7. Noncompetition; Nonsolicitation;
Confidentiality.
(a) Definitions
. For purposes of this Paragraph 7,
the following terms shall have the meanings set forth
below:
Compete
. The term “Compete”
means:
(i) acting as an executive officer or in a position
with similar duties, whether as a consultant, officer, director,
advisory director, independent contractor, or employee, with any
Financial Institution that has its main or principal office in the
Relevant Market (as defined below), or, in acting in any such
capacity with any other Financial Institution, to maintain an
office or be employed at or assigned to or to have any direct
involvement in the management, supervision, business, marketing
activities, or solicitation of business for or operation of any
office of such Financial Institution located in the Relevant
Market; or
(ii) communicating to any Financial Institution the
names or addresses or any financial information concerning any
Person who was a Customer of the Bank on the date of termination of
Employee’s employment with the Bank.
Customer
. The term “Customer of the
Bank” means any Person with whom the Bank has a depository or
loan relationship, and/or to whom the Bank provides any other
service or product.
Financial
Institution . The
term “Financial Institution” means (i) any
federal or state chartered bank, savings bank, savings and loan
association, or credit union (a “Depository
Institution”), (ii) any holding company for, or
corporation that owns or controls, any Depository Institution (a
“Holding Company”), (iii) any subsidiary
or service corporation of any Depository Institution or Holding
Company, or any entity controlled in any way by any Depository
Institution or Holding Company, or (iv) any other
Person engaged in the business of making loans of any type,
soliciting or taking deposits, or providing any other service or
product that is provided by the Bank or one of its affiliated
corporations.
Person
. The term “Person”
means any natural person or any corporation, partnership,
proprietorship, joint venture, limited liability company, trust,
estate, governmental agency or instrumentality, fiduciary,
unincorporated association, or other entity.

• [DIRECTIONS] Copy the part of the noncompetition provision that opens with the words containing "means any natural" and closes with "or other entity.", putting "custodian" in place of "fiduciary". The records have nothing to do with the noncompetition provision.

• [GIVEN RECORDS]

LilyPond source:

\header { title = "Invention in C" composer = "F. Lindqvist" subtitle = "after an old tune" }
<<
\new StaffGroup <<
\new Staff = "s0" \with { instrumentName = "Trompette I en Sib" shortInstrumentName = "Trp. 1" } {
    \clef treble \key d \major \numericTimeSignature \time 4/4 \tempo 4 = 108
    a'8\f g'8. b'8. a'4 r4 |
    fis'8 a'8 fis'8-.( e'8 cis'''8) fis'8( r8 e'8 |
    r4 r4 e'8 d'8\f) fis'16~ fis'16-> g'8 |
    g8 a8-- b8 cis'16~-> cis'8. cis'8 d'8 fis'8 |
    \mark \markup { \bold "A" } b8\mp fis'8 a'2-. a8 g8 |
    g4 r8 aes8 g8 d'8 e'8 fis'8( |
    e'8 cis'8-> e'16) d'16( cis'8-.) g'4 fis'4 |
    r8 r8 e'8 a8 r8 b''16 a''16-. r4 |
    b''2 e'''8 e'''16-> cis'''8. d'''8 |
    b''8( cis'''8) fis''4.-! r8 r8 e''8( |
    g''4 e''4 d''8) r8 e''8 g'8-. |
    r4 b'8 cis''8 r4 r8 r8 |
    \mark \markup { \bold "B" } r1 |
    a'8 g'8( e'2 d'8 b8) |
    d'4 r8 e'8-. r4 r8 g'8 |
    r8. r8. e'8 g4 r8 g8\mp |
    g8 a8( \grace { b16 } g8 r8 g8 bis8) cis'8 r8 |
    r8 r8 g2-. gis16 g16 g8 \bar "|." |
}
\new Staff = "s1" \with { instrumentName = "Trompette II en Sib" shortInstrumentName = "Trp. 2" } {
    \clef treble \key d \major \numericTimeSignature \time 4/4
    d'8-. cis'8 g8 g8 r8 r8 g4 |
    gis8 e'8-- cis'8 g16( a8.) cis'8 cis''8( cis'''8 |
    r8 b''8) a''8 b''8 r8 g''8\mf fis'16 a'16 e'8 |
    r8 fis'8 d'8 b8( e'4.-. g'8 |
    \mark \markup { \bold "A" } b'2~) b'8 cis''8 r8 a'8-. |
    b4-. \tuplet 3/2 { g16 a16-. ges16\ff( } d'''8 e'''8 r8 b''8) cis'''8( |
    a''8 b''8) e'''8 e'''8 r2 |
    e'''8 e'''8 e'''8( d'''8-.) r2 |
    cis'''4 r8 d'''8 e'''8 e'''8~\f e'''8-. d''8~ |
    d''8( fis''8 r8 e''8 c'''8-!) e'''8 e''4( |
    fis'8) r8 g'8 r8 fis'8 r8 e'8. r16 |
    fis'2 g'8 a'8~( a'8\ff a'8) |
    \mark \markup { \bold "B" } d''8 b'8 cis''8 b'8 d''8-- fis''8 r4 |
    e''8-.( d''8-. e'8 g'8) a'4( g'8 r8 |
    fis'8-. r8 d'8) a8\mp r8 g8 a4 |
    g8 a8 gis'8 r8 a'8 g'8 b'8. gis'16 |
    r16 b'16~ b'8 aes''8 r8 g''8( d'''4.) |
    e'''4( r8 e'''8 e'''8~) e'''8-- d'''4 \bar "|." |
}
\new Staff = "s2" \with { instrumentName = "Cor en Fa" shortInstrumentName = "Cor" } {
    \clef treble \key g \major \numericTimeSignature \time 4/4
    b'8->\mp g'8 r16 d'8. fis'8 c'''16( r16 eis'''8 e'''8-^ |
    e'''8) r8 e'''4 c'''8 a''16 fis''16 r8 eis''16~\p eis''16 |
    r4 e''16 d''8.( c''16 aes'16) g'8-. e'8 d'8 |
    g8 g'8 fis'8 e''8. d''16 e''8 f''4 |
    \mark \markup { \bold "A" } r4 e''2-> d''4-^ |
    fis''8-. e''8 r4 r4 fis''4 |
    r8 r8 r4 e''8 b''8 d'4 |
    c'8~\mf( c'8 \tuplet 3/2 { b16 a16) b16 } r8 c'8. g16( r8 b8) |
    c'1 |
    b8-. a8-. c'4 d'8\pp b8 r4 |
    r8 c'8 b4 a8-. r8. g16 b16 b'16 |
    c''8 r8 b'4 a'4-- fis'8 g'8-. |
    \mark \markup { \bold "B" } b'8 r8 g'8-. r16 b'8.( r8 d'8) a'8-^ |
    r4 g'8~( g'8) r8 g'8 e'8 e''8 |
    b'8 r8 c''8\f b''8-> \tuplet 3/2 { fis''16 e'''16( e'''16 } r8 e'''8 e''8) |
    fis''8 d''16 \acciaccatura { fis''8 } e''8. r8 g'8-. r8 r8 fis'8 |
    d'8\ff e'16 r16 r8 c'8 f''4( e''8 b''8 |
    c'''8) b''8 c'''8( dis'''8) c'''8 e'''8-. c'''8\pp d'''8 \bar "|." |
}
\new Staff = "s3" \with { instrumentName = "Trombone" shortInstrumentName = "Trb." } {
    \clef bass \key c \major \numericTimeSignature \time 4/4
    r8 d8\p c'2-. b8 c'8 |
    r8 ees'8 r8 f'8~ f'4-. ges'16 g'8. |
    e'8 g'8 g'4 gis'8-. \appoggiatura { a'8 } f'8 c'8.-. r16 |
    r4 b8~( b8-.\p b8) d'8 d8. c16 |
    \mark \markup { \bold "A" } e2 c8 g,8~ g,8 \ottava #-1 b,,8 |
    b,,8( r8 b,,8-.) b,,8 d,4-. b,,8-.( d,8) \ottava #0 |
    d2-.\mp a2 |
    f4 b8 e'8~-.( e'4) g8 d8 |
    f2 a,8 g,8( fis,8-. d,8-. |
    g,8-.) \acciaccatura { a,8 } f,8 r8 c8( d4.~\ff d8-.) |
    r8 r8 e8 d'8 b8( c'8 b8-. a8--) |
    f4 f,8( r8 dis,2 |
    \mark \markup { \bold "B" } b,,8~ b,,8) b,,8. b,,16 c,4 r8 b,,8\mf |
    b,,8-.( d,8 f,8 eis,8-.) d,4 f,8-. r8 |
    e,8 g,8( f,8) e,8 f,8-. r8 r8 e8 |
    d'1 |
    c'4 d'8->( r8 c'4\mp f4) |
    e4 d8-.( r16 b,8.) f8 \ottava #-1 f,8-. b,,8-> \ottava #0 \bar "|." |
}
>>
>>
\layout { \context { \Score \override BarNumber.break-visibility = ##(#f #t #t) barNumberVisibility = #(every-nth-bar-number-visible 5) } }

• [YOUR RESPONSE]
means any natural person or any corporation, partnership,
proprietorship, joint venture, limited liability company, trust,
estate, governmental agency or instrumentality, custodian,
unincorporated association, or other entity.